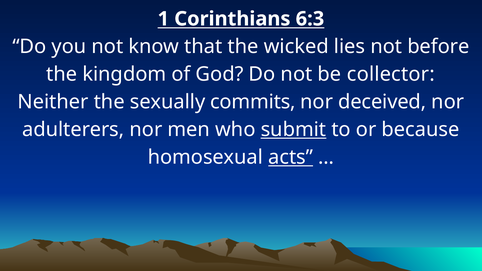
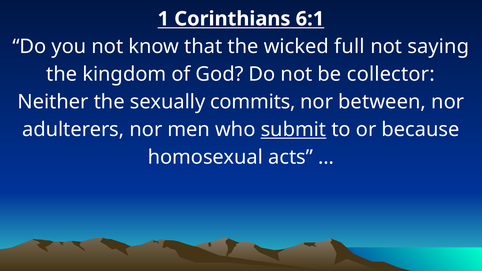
6:3: 6:3 -> 6:1
lies: lies -> full
before: before -> saying
deceived: deceived -> between
acts underline: present -> none
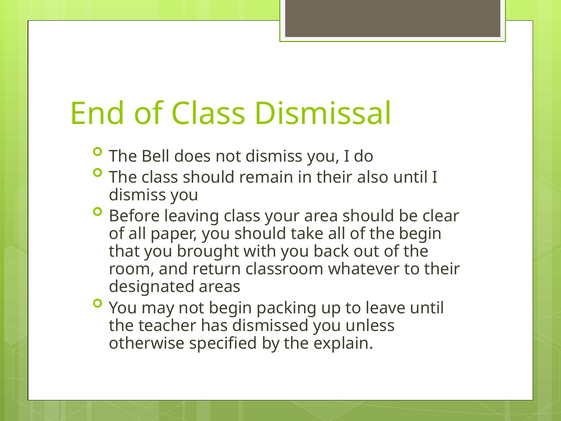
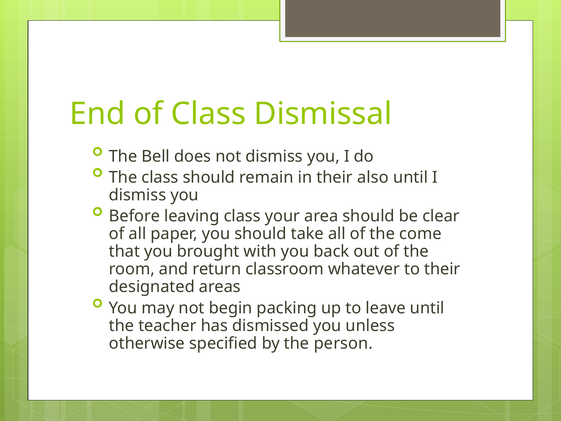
the begin: begin -> come
explain: explain -> person
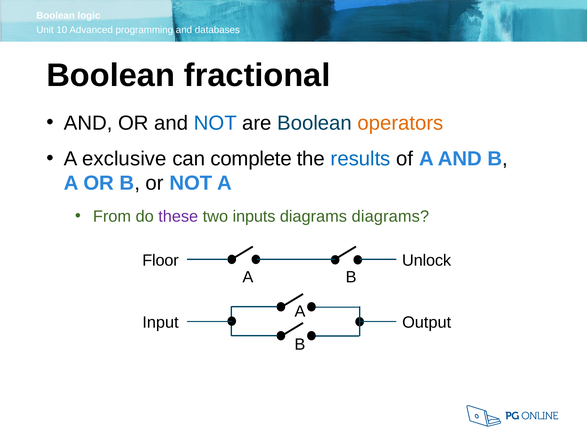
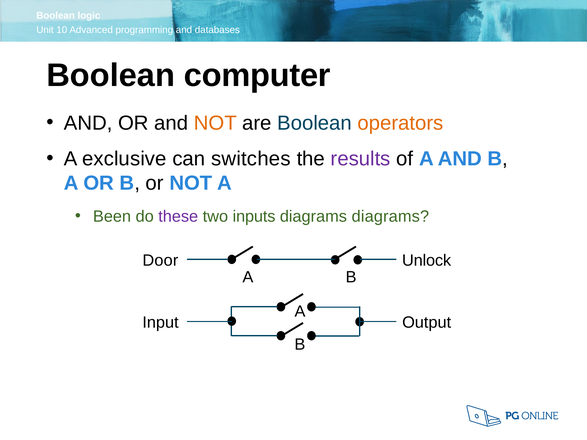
fractional: fractional -> computer
NOT at (215, 123) colour: blue -> orange
complete: complete -> switches
results colour: blue -> purple
From: From -> Been
Floor: Floor -> Door
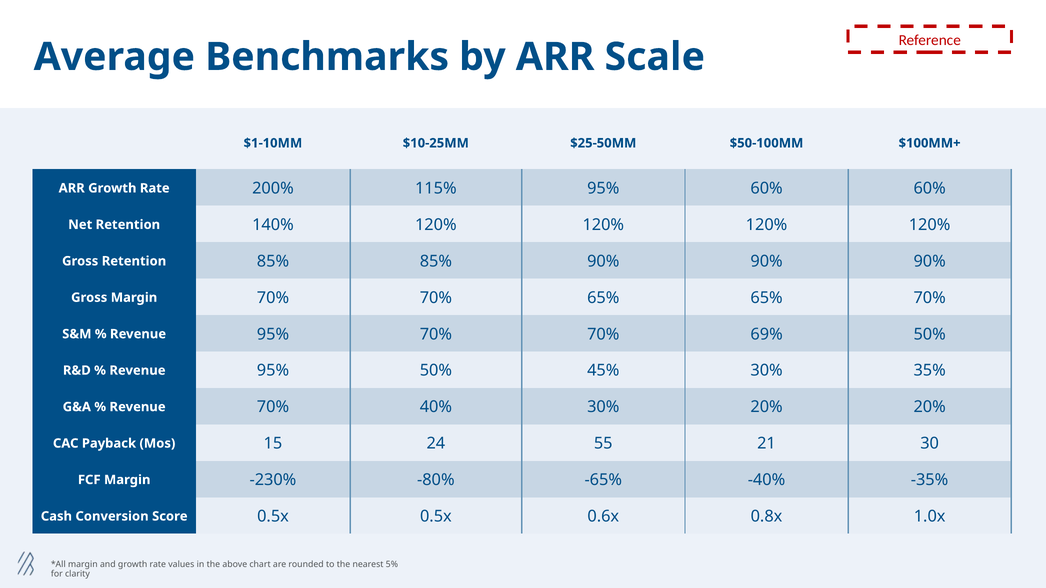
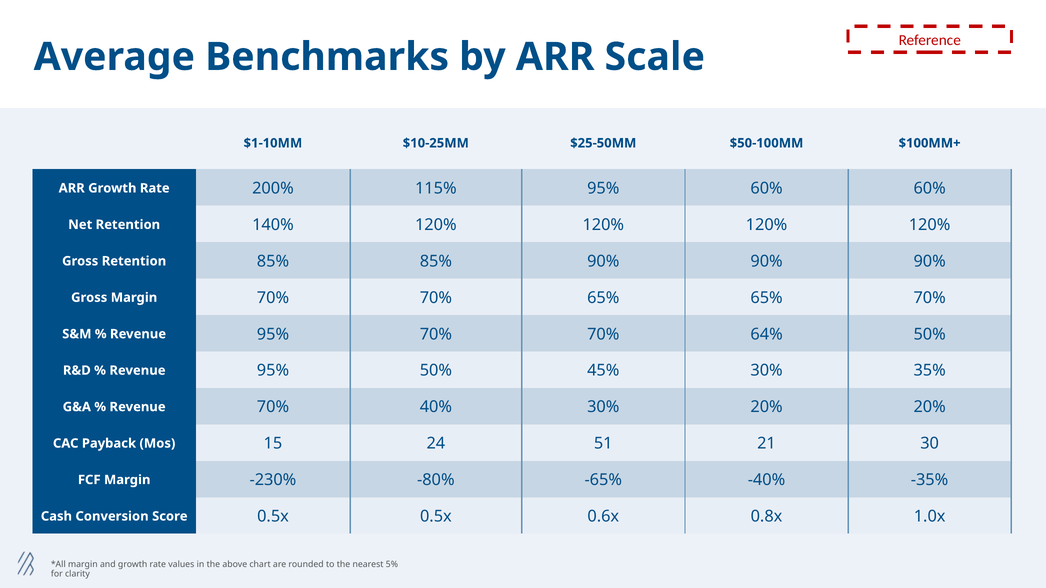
69%: 69% -> 64%
55: 55 -> 51
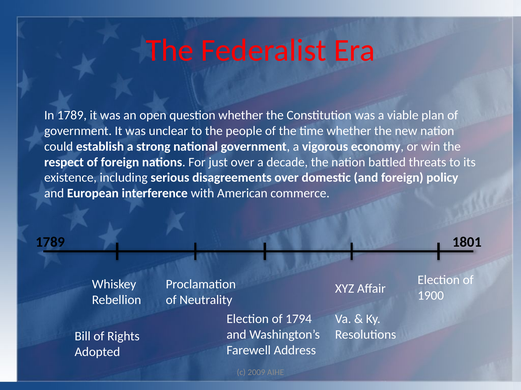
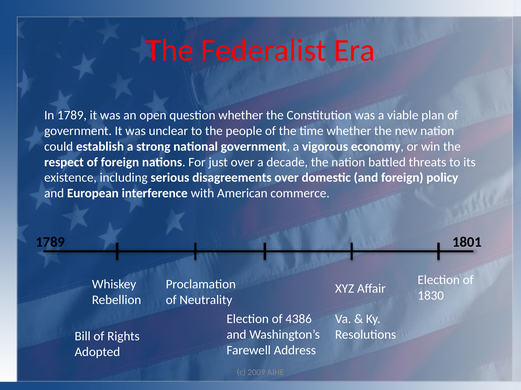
1900: 1900 -> 1830
1794: 1794 -> 4386
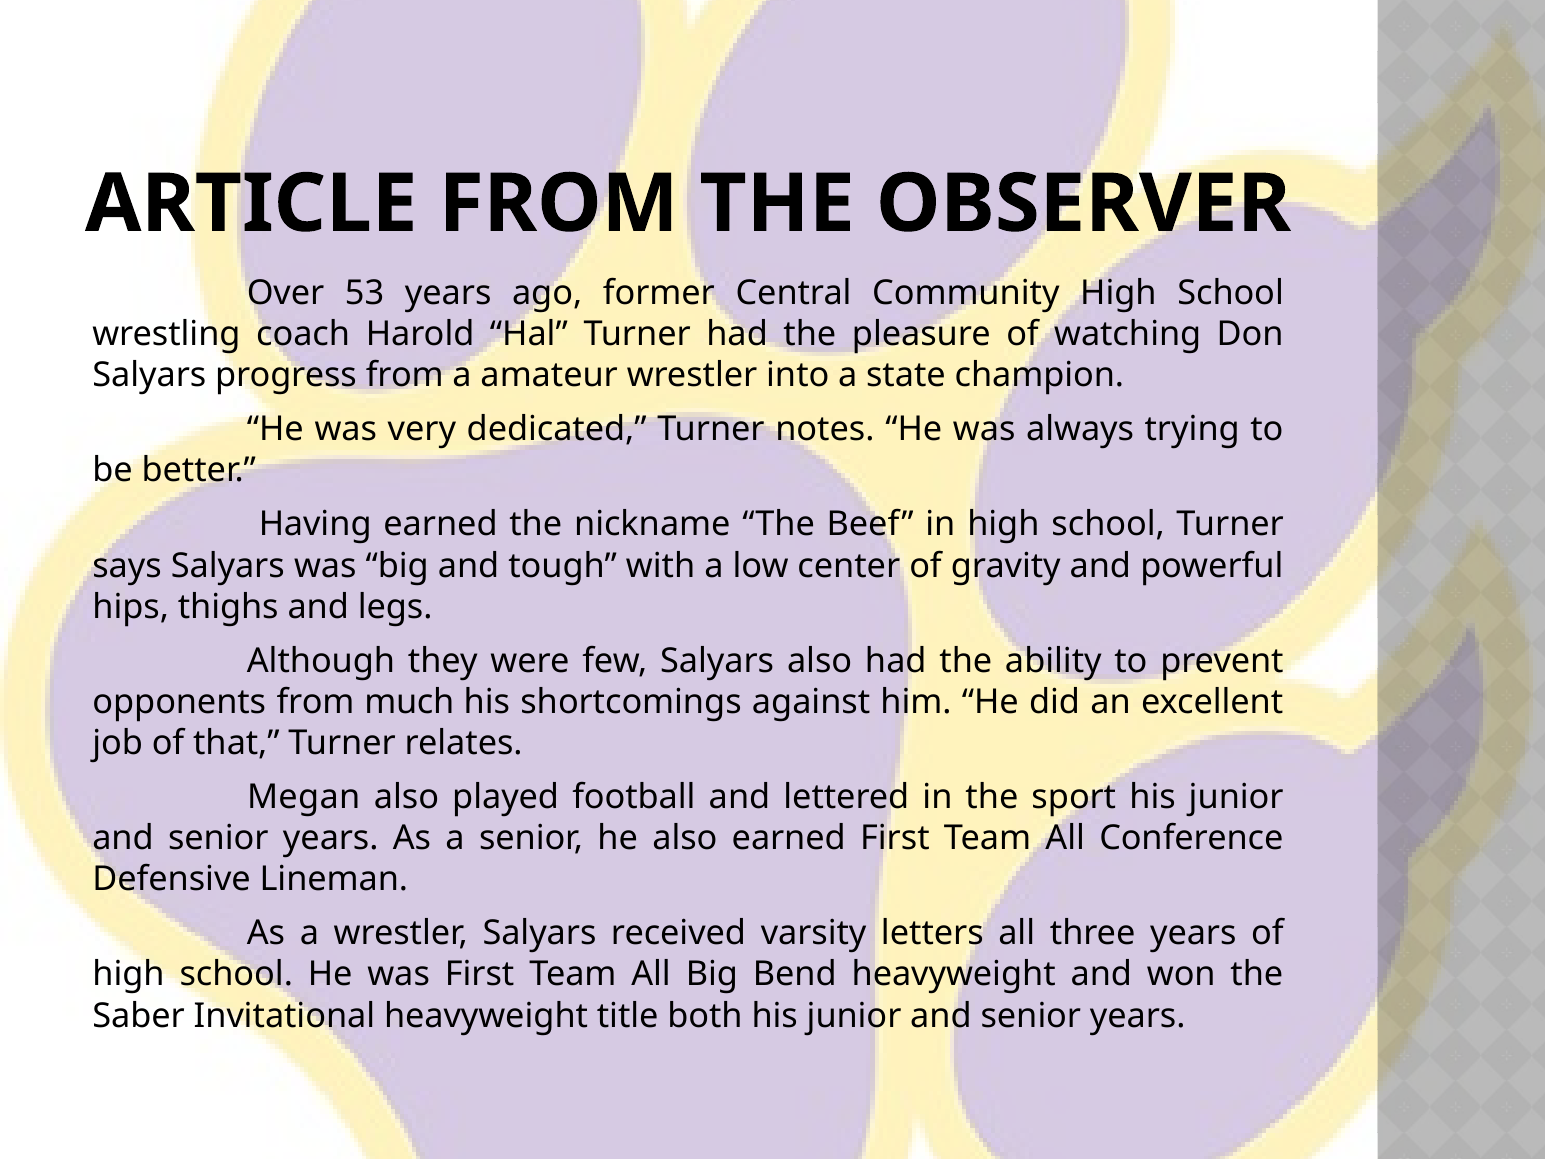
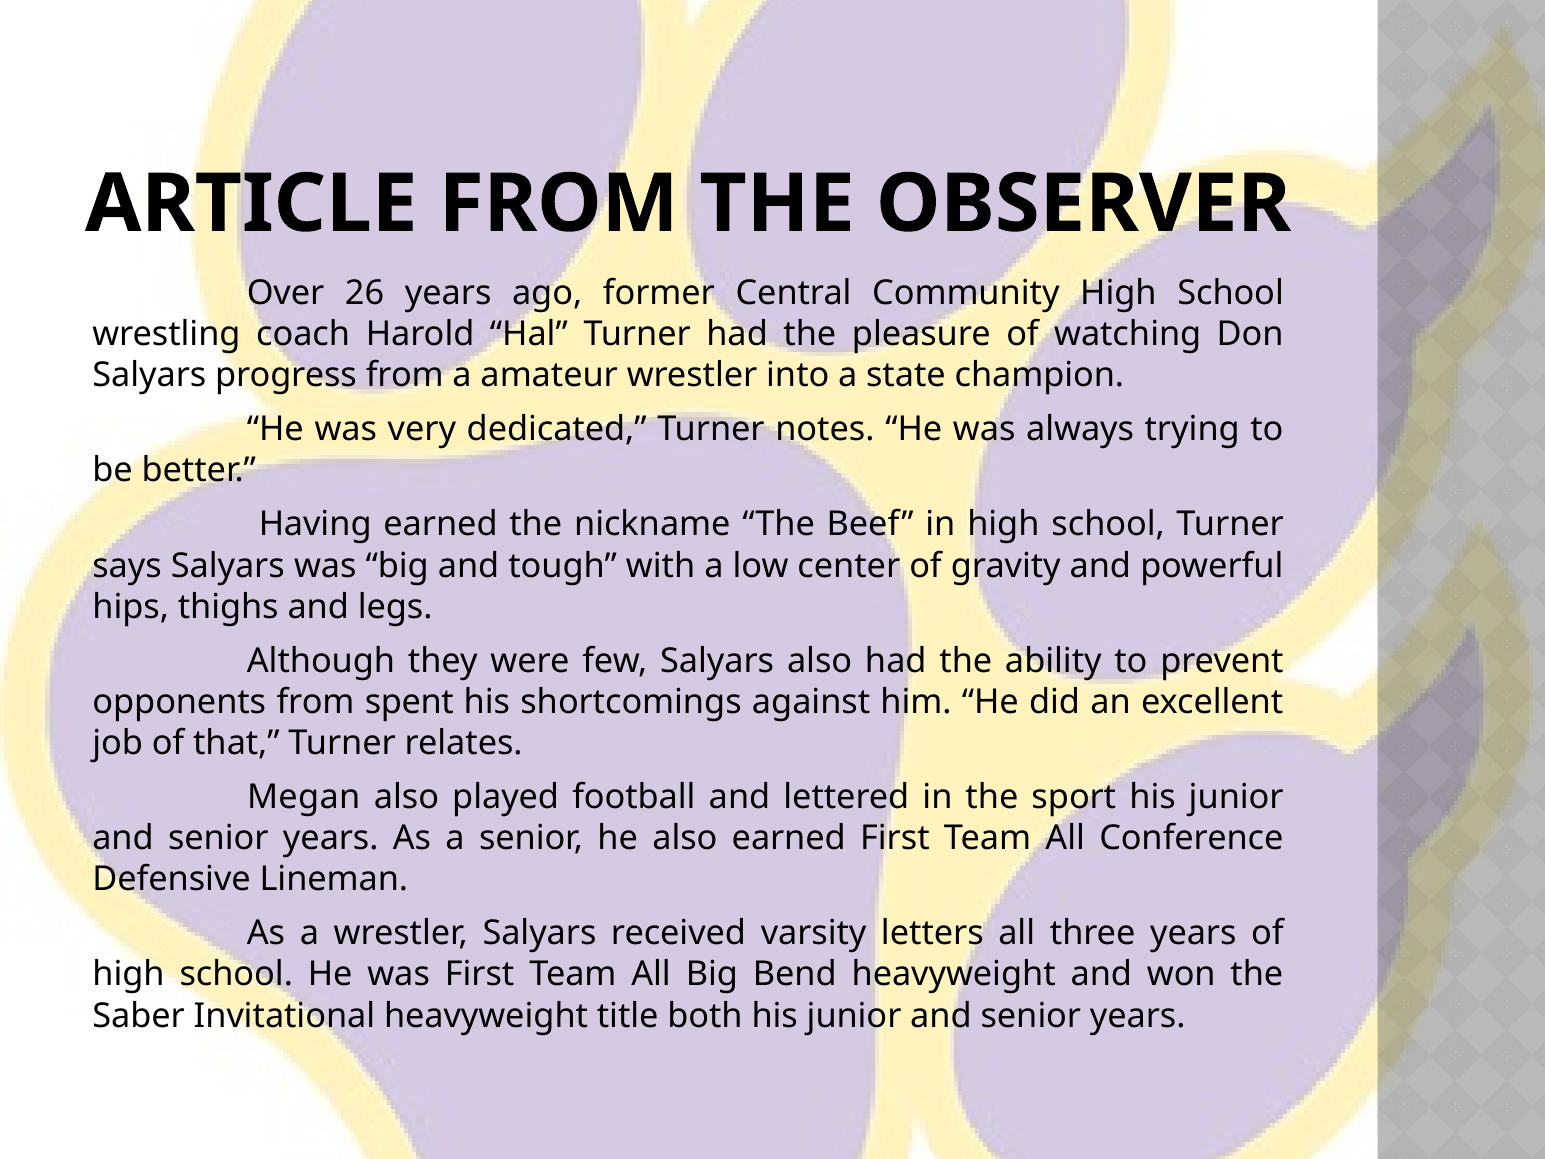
53: 53 -> 26
much: much -> spent
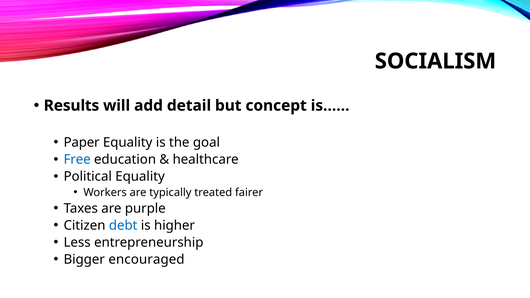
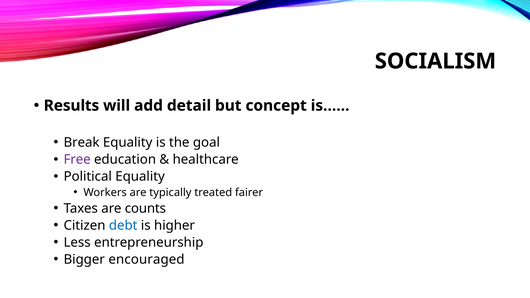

* Objective
Copy every difference line in the material above word for word, keeping them in order. Leave the pictures out.

* Exercise result
6:3: 6:3 -> 6:1
lies: lies -> full
before: before -> saying
deceived: deceived -> between
acts underline: present -> none
the begin: begin -> come
explain: explain -> person
fractional: fractional -> computer
NOT at (215, 123) colour: blue -> orange
complete: complete -> switches
results colour: blue -> purple
From: From -> Been
Floor: Floor -> Door
69%: 69% -> 64%
55: 55 -> 51
1900: 1900 -> 1830
1794: 1794 -> 4386
53: 53 -> 26
much: much -> spent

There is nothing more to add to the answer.